PhD candidate, University of Ottawa
Marie-Dominique Asselin’s PhD project aims to look at the fate of the Polish Jews at the time of the Holocaust, as seen through the prism of court records. The research will seek answers to the various questions related to everyday Jewish life and death in the ghettos, as well as to the nature of relationships between the Jewish and “Aryan” populations.
Ms. Asselin’s research will focus on the accused facing the courts, including their age, occupation, education, and whether they were first-time or repeat offenders. Furthermore, it will enquire into the types of offenses that were most likely to be tried by the courts, such as cases of theft, the receiving of stolen goods, insults, assault, etc., and focus on what the evolution of various types of criminal behaviour was over time between 1939 and 1942.
The research will also seek to explore the correlation between “Jewish criminality” and the evolution of the Nazi policy of terror, and finally, it will look at the justifications of the verdicts.
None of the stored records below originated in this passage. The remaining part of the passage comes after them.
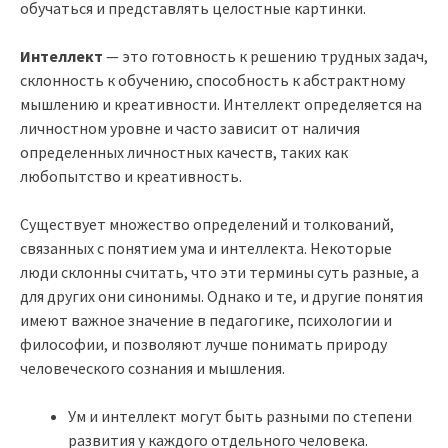
обучаться и представлять целостные картинки.
Интеллект
— это готовность к решению трудных задач,
склонность к обучению, способность к абстрактному
мышлению и креативности. Интеллект определяется на
личностном уровне и часто зависит от наличия
определенных личностных качеств, таких как
любопытство и креативность.
Существует множество определений и толкований,
связанных с понятием ума и интеллекта. Некоторые
люди склонны считать, что эти термины суть разные, а
для других они синонимы. Однако и те, и другие понятия
имеют важное значение в педагогике, психологии и
философии, и позволяют лучше понимать природу
человеческого сознания и мышления.
Ум и интеллект могут быть разными по степени
развития у каждого отдельного человека.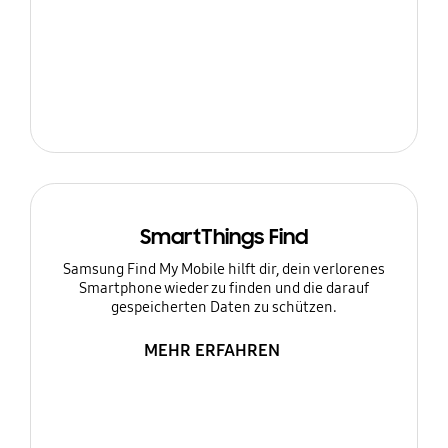
SmartThings Find
Samsung Find My Mobile hilft dir, dein verlorenes
Smartphone wieder zu finden und die darauf
gespeicherten Daten zu schützen.
MEHR ERFAHREN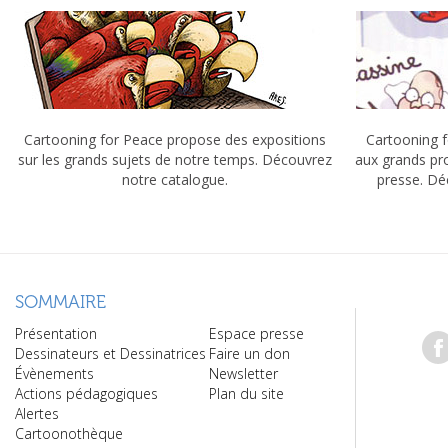
Cartooning for Peace propose des expositions
Cartooning f
sur les grands sujets de notre temps. Découvrez
aux grands pr
notre catalogue.
presse. Dé
SOMMAIRE
Présentation
Espace presse
Dessinateurs et Dessinatrices
Faire un don
Évènements
Newsletter
Actions pédagogiques
Plan du site
Alertes
Cartoonothèque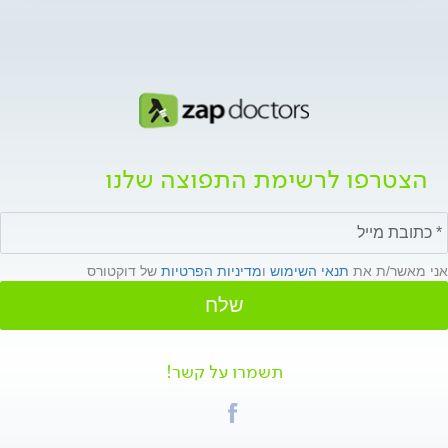
הצטרפו לרשימת התפוצה שלנו
אני מאשר/ת את
תנאי השימוש
ו
מדיניות הפרטיות
של דוקטורס
שלח
תשמרו על קשר!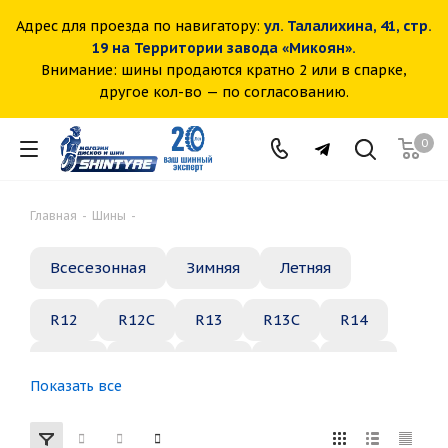
Адрес для проезда по навигатору:
ул. Талалихина, 41, стр.
19 на Территории завода «Микоян».
Внимание: шины продаются кратно 2 или в спарке,
другое кол-во — по согласованию.
0
Главная
-
Шины
-
Всесезонная
Зимняя
Летняя
R12
R12C
R13
R13C
R14
R14C
R15
R15C
R16
R16C
Показать все
R17
R18
R19
R20
R21
R22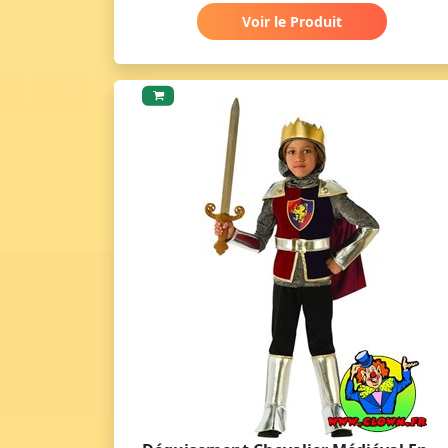
Voir le Produit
Asselin’s work will pay particular attention to testimonies and trial records of Jews in order to subsume the human element and to gain a better understanding of the contacts between the accused and the court. The court records, especially the minutes of interrogations and depositions are sources of great value, because, unlike other legal records, they reveal defendants’ actual own words.
The research project will also look at the role of the Polish system of justice in shaping and changing the fate of Jews whose cases were heard by the courts. The study is an investigative effort into a new class of Holocaust-related sources and paves the way for other scholars interested in the history of the Shoah. The massive amount of data to be generated by the research will help better understand the fate of the Jews before the onset of the “Final Solution” and, in many cases, it will enable the reshaping of the understanding of choices and challenges faced by the victims. This research project will also challenge the very concept of “bystanders” in an east-European setting.
Her supervisor is Prof. Jan Grabowski.